Com a abertura do mercado de trabalho, através da Carta Magna, chegou a hora de provar a que viemos. Chegou a hora de mostrarmos à sociedade que o mais perfeito caminhar executa-se com mente, além do famoso "querer é poder". Chegou a hora de darmos exemplo.
Não obstante os muitos cerceamentos que sofremos na pele, impostos pela deficiência, temos que rebatê-los com uma só ação: CORAGEM de ir à luta e vencer, deixando sempre à amostragem a competência, o preparo técnico científico peculiar ao desempenho da função que conquistarmos, nunca nos escudando sob o pretexto da deficiência para auferirmos vantagens ou buscar protecionismo. Não há discriminação que resista à competência.
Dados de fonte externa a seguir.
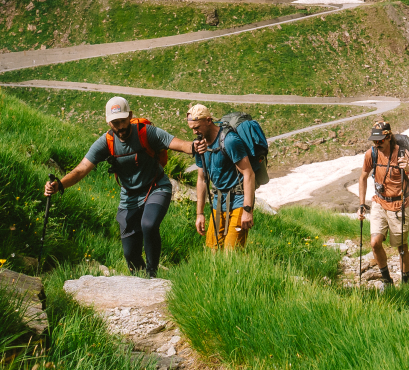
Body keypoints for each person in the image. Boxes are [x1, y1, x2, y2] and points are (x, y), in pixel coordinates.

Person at [45, 96, 197, 278]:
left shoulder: (146, 132)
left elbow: (178, 144)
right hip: (129, 196)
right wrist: (59, 185)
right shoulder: (106, 141)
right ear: (109, 122)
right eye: (115, 123)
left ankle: (152, 275)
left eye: (123, 121)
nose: (120, 127)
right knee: (129, 253)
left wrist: (195, 146)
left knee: (148, 224)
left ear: (130, 116)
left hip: (156, 187)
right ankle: (140, 279)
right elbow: (82, 169)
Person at [357, 120, 409, 285]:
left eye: (380, 140)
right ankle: (387, 281)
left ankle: (405, 284)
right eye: (374, 141)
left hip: (400, 206)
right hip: (379, 202)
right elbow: (363, 177)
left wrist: (408, 169)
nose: (377, 144)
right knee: (375, 243)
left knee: (401, 249)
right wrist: (361, 204)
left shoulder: (402, 154)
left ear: (388, 137)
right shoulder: (370, 154)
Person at [189, 104, 257, 249]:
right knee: (212, 250)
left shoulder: (230, 141)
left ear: (208, 121)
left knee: (231, 254)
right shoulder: (199, 144)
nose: (195, 132)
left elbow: (248, 173)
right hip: (218, 201)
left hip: (238, 200)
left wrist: (247, 210)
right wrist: (199, 213)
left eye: (197, 127)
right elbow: (201, 179)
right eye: (192, 128)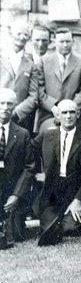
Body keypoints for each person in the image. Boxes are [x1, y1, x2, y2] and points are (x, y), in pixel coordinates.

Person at [26, 100, 81, 241]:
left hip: (74, 192)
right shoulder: (47, 135)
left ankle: (69, 221)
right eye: (64, 112)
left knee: (71, 228)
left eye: (72, 112)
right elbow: (28, 150)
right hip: (51, 193)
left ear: (78, 114)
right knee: (50, 225)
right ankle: (55, 222)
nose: (68, 116)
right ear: (57, 115)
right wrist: (38, 172)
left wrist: (77, 200)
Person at [37, 27, 81, 132]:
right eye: (61, 42)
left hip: (73, 118)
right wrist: (53, 108)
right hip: (48, 115)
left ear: (73, 42)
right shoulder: (43, 61)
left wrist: (69, 109)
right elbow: (39, 89)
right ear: (54, 42)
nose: (65, 45)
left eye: (68, 41)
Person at [0, 89, 32, 244]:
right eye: (2, 103)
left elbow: (29, 168)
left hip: (12, 192)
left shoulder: (22, 134)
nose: (5, 107)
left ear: (14, 106)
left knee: (16, 234)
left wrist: (16, 195)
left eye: (9, 104)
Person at [0, 22, 38, 132]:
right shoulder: (1, 58)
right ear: (11, 34)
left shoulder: (31, 64)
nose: (22, 37)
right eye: (19, 33)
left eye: (25, 35)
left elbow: (33, 96)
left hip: (20, 119)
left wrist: (17, 112)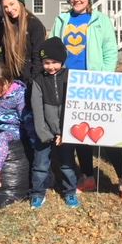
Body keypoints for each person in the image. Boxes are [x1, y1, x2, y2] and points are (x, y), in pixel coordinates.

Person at [50, 0, 122, 200]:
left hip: (95, 83)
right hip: (69, 82)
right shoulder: (62, 19)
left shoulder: (100, 20)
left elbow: (110, 51)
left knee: (109, 132)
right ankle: (88, 176)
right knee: (80, 130)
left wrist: (104, 77)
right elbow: (54, 47)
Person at [30, 37, 80, 210]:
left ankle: (70, 192)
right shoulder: (38, 81)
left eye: (55, 62)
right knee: (40, 166)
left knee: (67, 164)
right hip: (44, 133)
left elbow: (74, 107)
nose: (50, 66)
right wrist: (44, 134)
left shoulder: (71, 78)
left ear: (62, 61)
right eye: (46, 62)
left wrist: (66, 133)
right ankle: (37, 193)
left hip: (67, 132)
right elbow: (37, 109)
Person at [0, 0, 46, 83]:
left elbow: (37, 56)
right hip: (11, 79)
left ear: (20, 3)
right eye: (5, 7)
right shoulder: (7, 26)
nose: (9, 9)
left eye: (12, 4)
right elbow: (3, 55)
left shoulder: (34, 24)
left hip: (29, 78)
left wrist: (33, 80)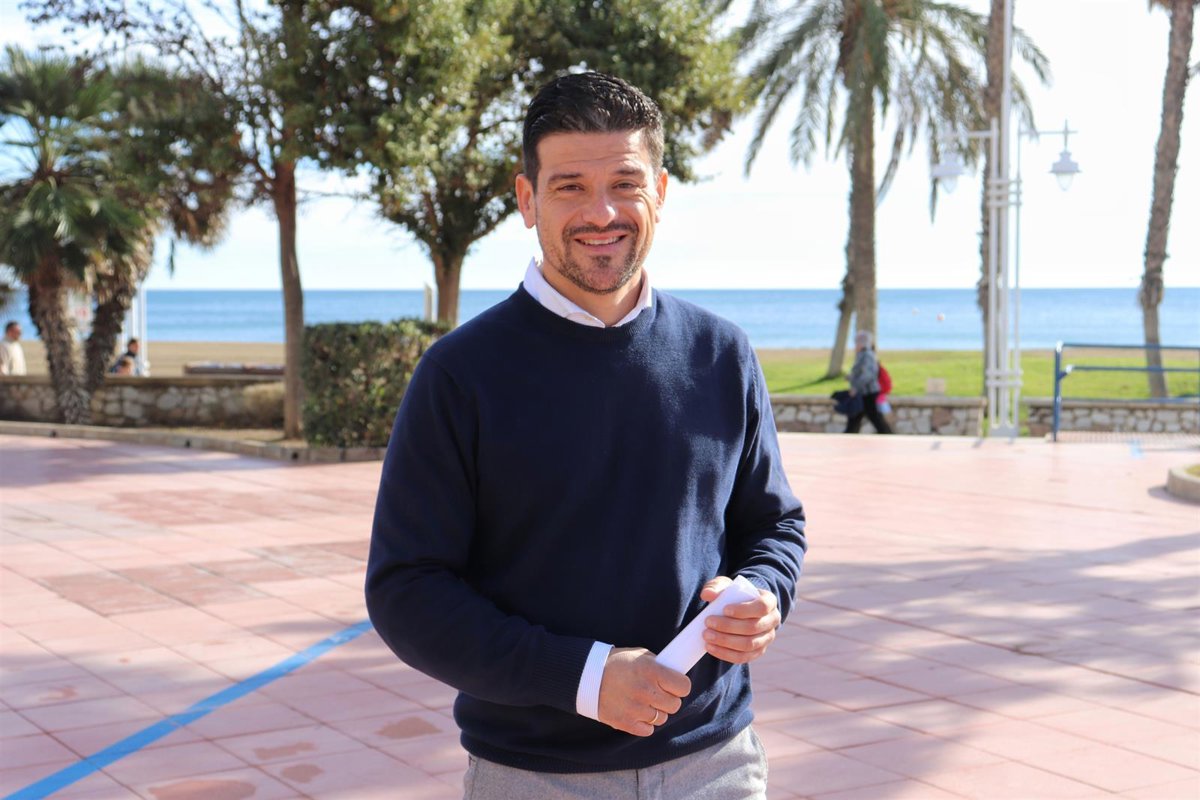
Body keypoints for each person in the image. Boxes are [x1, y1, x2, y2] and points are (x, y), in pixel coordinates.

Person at [366, 72, 807, 799]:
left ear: (659, 192)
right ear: (526, 200)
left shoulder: (722, 353)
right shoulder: (459, 375)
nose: (601, 213)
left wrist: (763, 593)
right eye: (569, 186)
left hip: (718, 762)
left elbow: (774, 523)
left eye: (624, 184)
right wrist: (584, 677)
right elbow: (405, 591)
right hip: (534, 777)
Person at [844, 330, 893, 434]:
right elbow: (861, 373)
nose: (855, 345)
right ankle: (849, 435)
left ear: (862, 343)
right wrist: (851, 377)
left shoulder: (867, 355)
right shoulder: (862, 355)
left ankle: (888, 435)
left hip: (869, 393)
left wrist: (856, 387)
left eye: (856, 342)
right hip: (864, 392)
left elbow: (868, 375)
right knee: (856, 417)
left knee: (874, 417)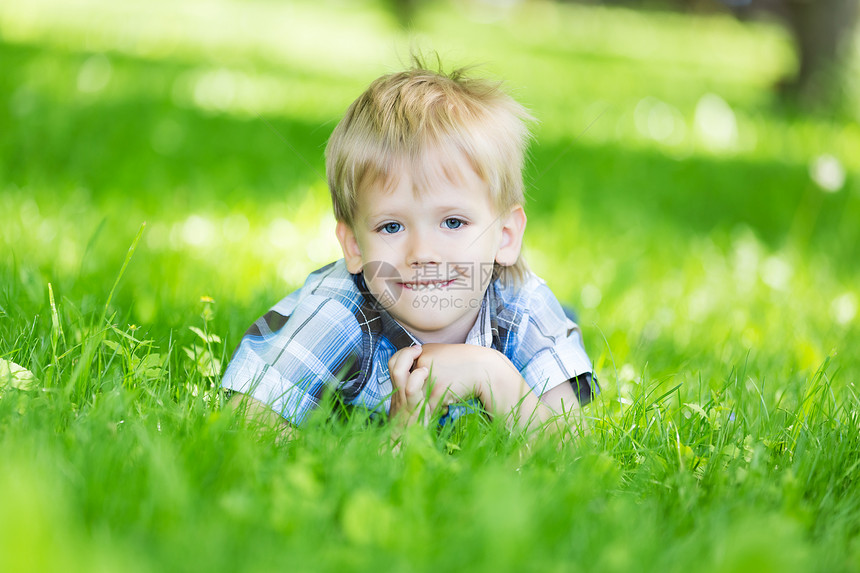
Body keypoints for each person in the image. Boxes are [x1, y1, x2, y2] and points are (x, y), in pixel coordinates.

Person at [221, 58, 597, 438]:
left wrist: (491, 372)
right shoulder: (340, 312)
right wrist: (392, 445)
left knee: (558, 323)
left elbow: (570, 448)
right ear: (354, 246)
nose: (423, 253)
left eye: (453, 222)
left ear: (505, 236)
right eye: (392, 226)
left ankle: (564, 338)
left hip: (501, 308)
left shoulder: (523, 308)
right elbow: (245, 426)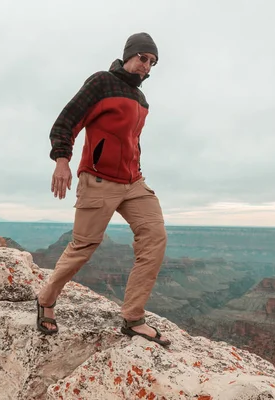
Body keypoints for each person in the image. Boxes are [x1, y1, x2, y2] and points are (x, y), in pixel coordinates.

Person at [35, 32, 170, 347]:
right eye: (142, 58)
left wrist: (134, 166)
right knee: (84, 246)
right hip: (98, 179)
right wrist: (62, 162)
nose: (146, 67)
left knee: (155, 236)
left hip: (133, 182)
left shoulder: (141, 100)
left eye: (152, 63)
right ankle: (45, 298)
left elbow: (130, 140)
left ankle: (133, 318)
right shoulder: (101, 83)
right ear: (128, 55)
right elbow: (65, 123)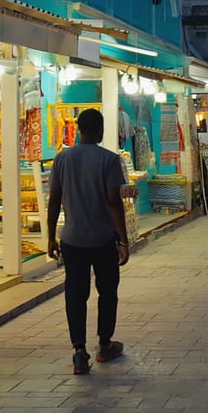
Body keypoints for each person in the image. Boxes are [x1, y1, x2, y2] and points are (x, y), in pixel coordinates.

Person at [47, 109, 129, 375]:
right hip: (103, 239)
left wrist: (50, 237)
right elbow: (114, 203)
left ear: (79, 129)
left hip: (72, 240)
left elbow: (54, 201)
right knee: (107, 292)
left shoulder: (61, 159)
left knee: (75, 294)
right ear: (100, 130)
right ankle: (105, 344)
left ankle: (79, 351)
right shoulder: (109, 160)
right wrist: (124, 240)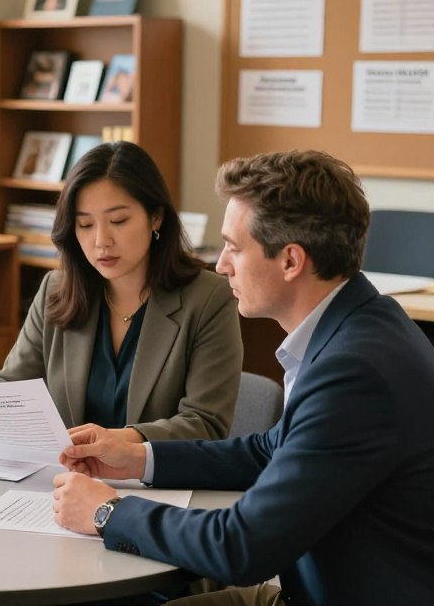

Agora, resta-nos exigir o cumprimento das leis na satisfação dos direitos. Necessário se faz um trabalho conscientizador a partir do próprio deficiente, da sua família (que deve se engajar) até à sociedade e governantes, tão desinformados sobre os potenciais humanos. É preciso que a sociedade troque os sentimentos de paternalismo, compaixão ou desprezo por outros valorativos, respeitosos e reconhecedores, devolvendo ao deficiente físico a cidadania, o direito de participar dessa caminhada que chamamos de VIDA.